The company posted a loss of $167 million, or 55 cents per share, in the first quarter ended May 2, compared with a net loss of $352 million, or $1.15 per share, a year earlier. Excluding items, the loss was 57 cents per share.
Analysts on average were expecting a loss of 76 cents per share, according to Thomson Reuters I/B/E/S.
The Plano, Texas-based retailer said sales at stores open more than a year rose 3.4 percent in the first quarter, below guidance for 3.5 to 4.5 percent growth.
But the company said it now expects same-store sales to rise 4 percent to 5 percent in 2015, compared with a prior range for the year of 3 percent to 5 percent.
J.C. Penney's sales have been on the mend since abandoning the ill-fated strategies of former Chief Executive Ron Johnson, who tried to take the chain upmarket before departing in 2013.

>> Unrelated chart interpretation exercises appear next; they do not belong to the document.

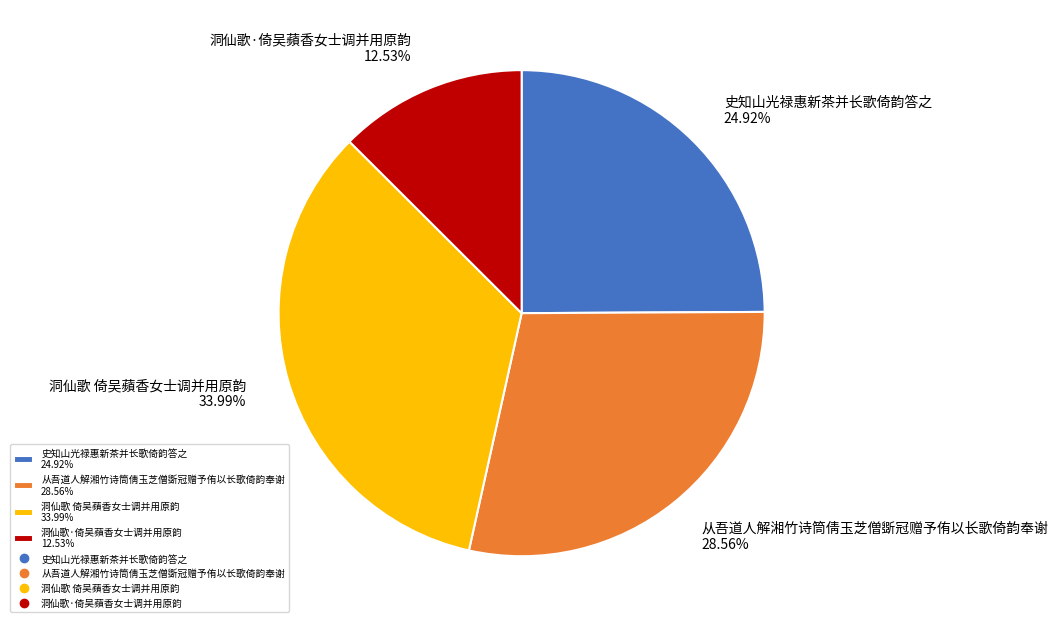

Does 洞仙歌·倚吴蘋香女士调并用原韵 account for over 50% of the chart?

No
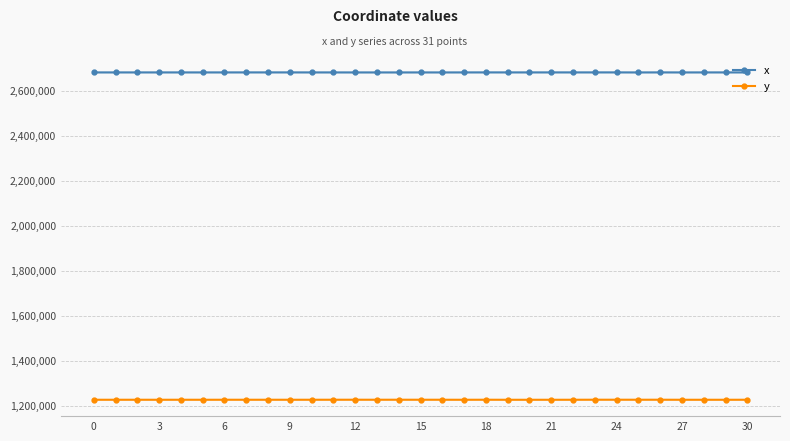

Which series has the largest total across all categories?

x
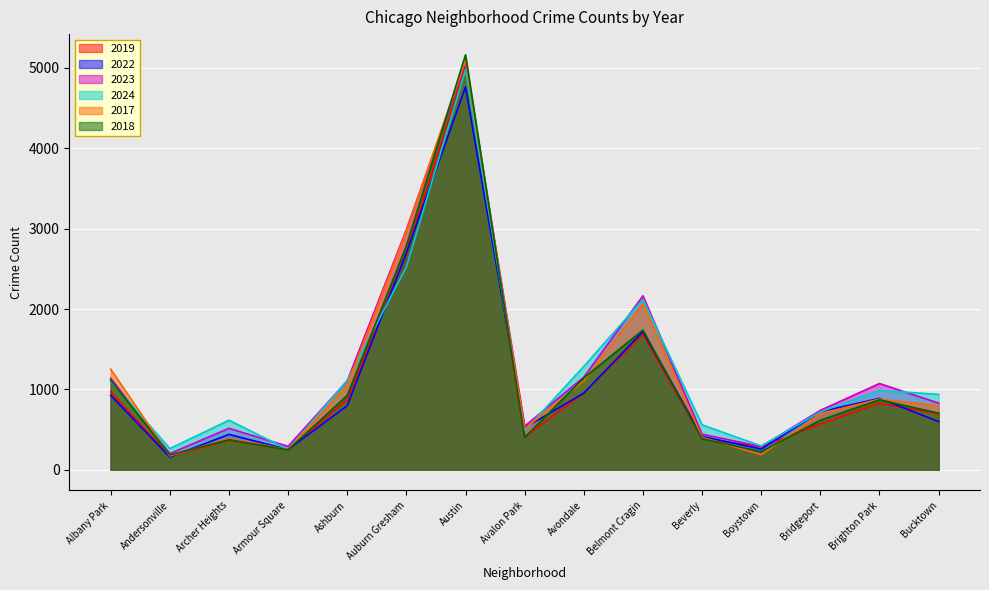

How many categories are shown in the chart?

15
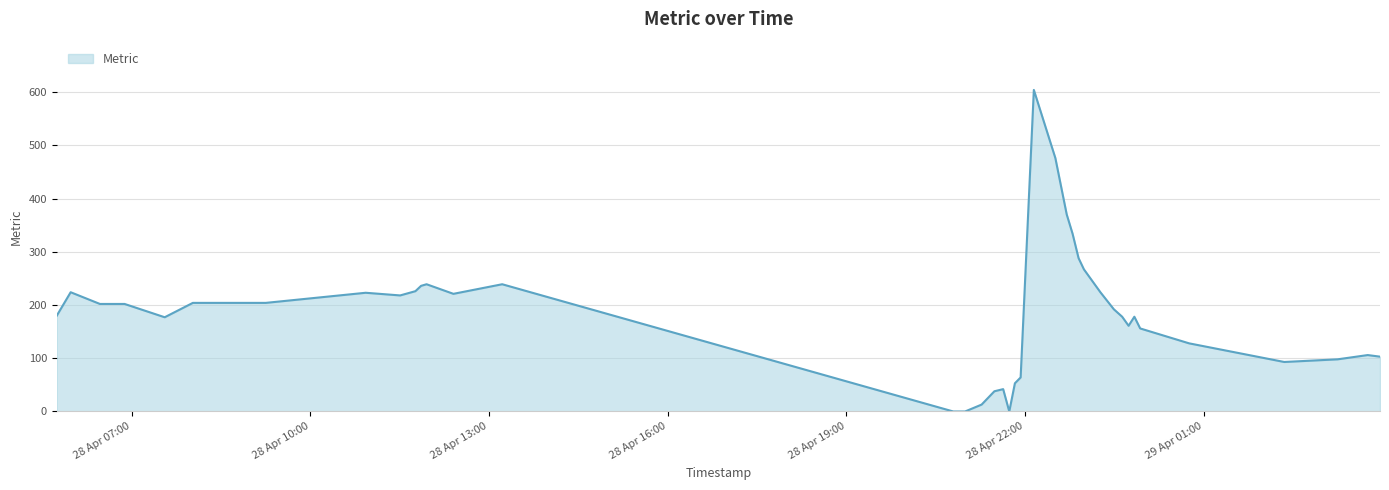

What is the difference between the maximum and minimum values?

604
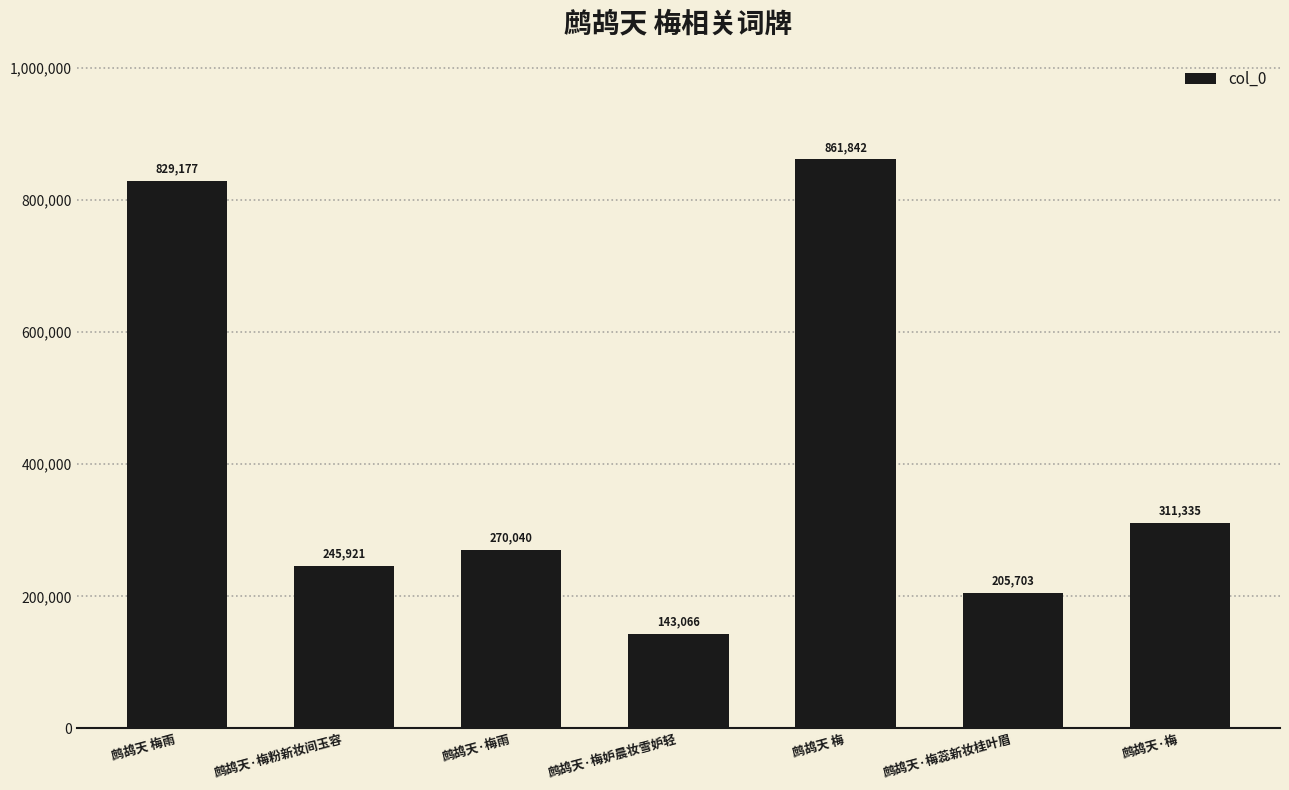

What is the smallest value displayed?

143066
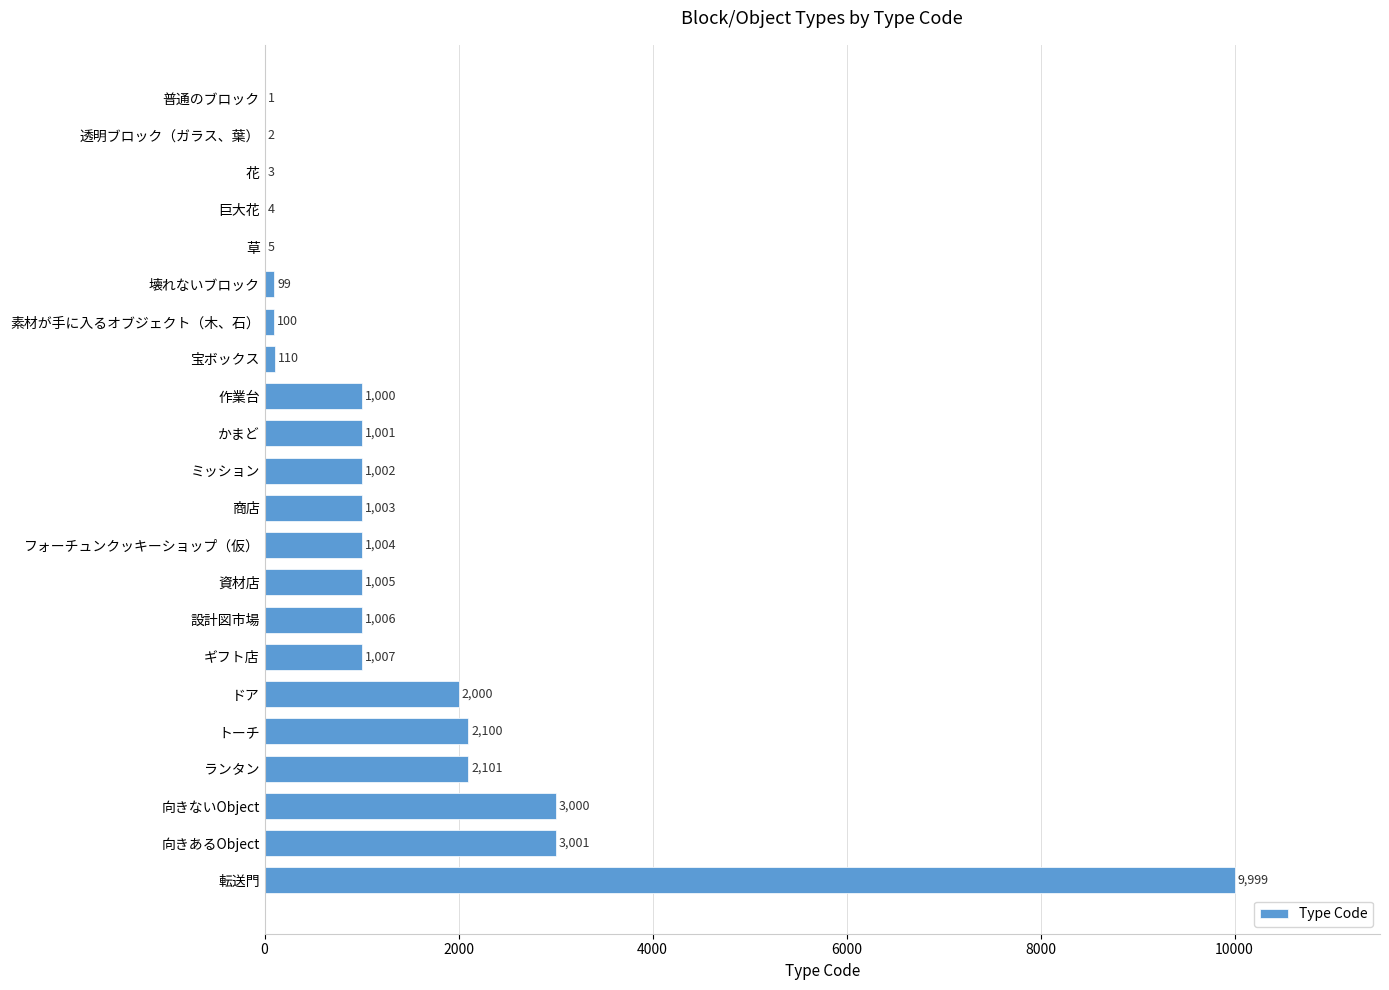

What is the sum of the values at 設計図市場 and 草?

1011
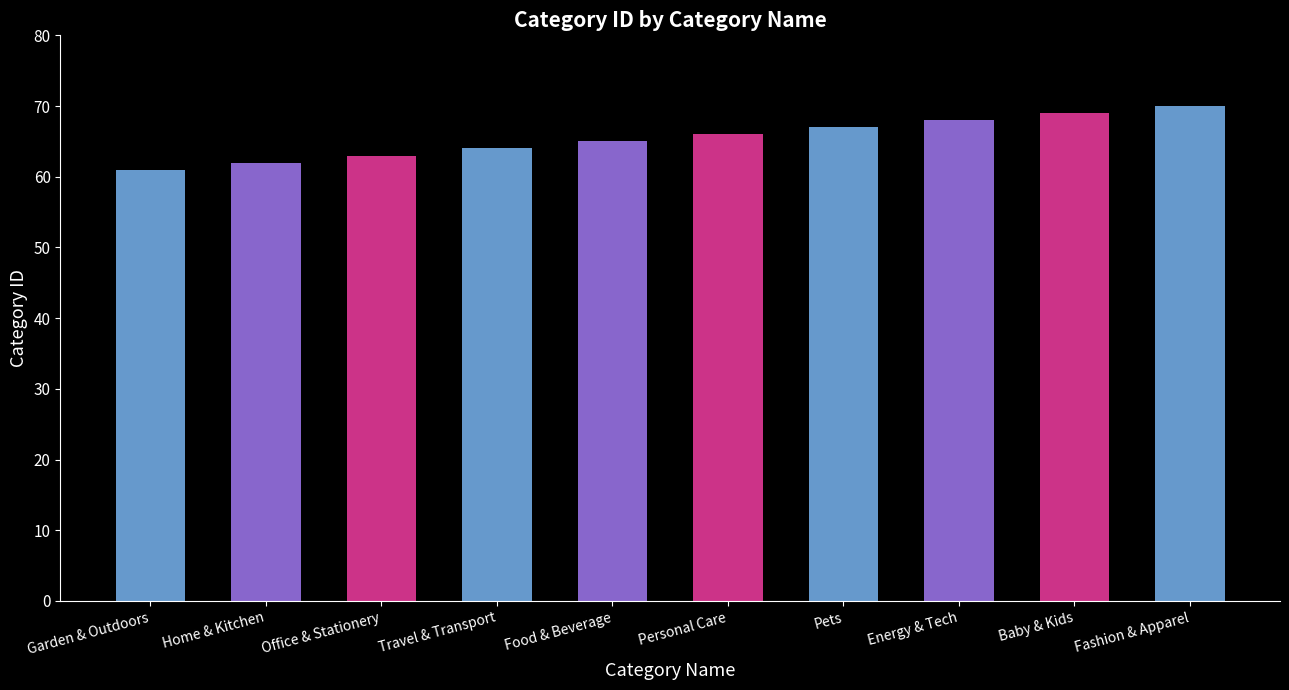

Are the bars grouped side by side (vs. stacked)?

No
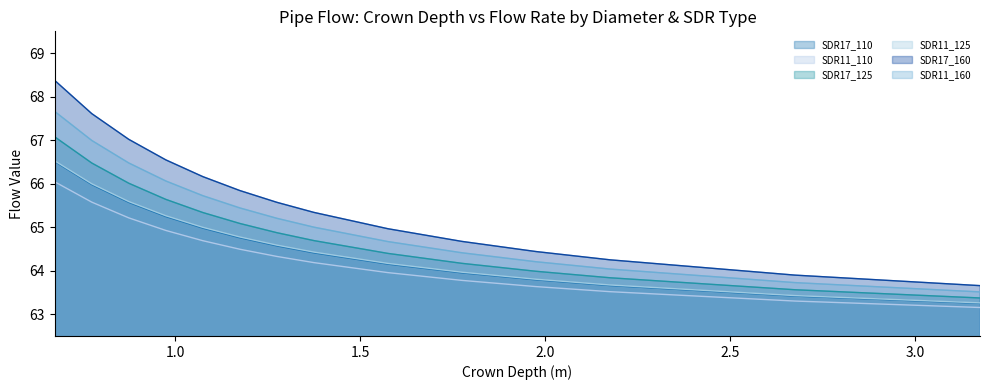

Which series changed the most between 0.675 and 0.875?

SDR17_160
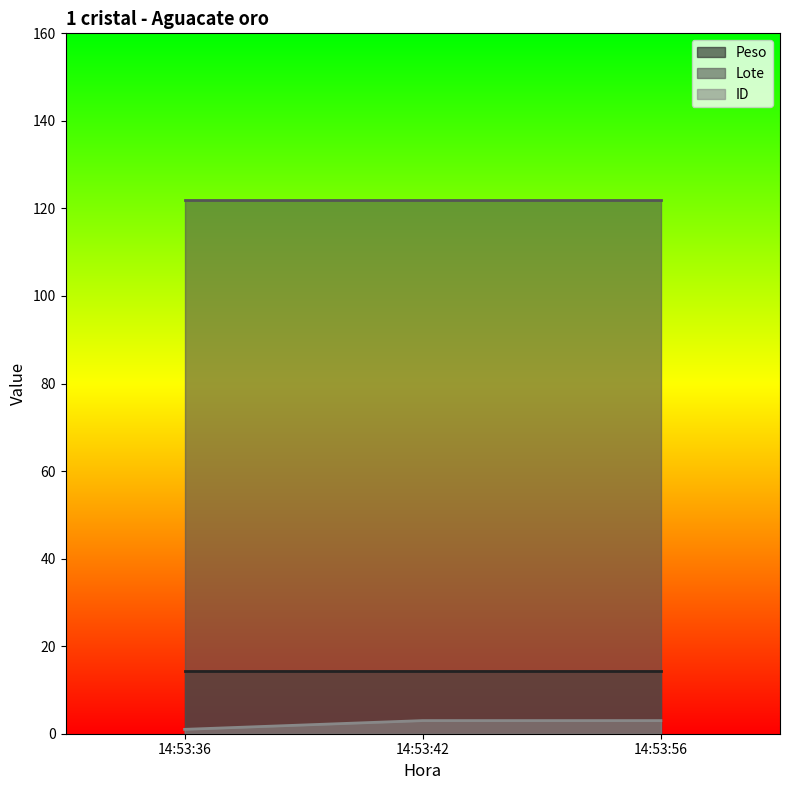

Which series has the largest total across all categories?

Lote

Under CEO Mike Ullman, it reinstated traditional discounting and is focusing resources on a narrower set of product categories including apparel and home goods.
While it has been unable to translate that growth into profitability, the company said its gross margin improved 330 basis points in the first quarter to 36.4 percent of sales.
The company said it now expects gross margin to improve 100 to 150 basis points for 2015, up from a 50 to 100 basis points improvement under a prior forecast unveiled in February.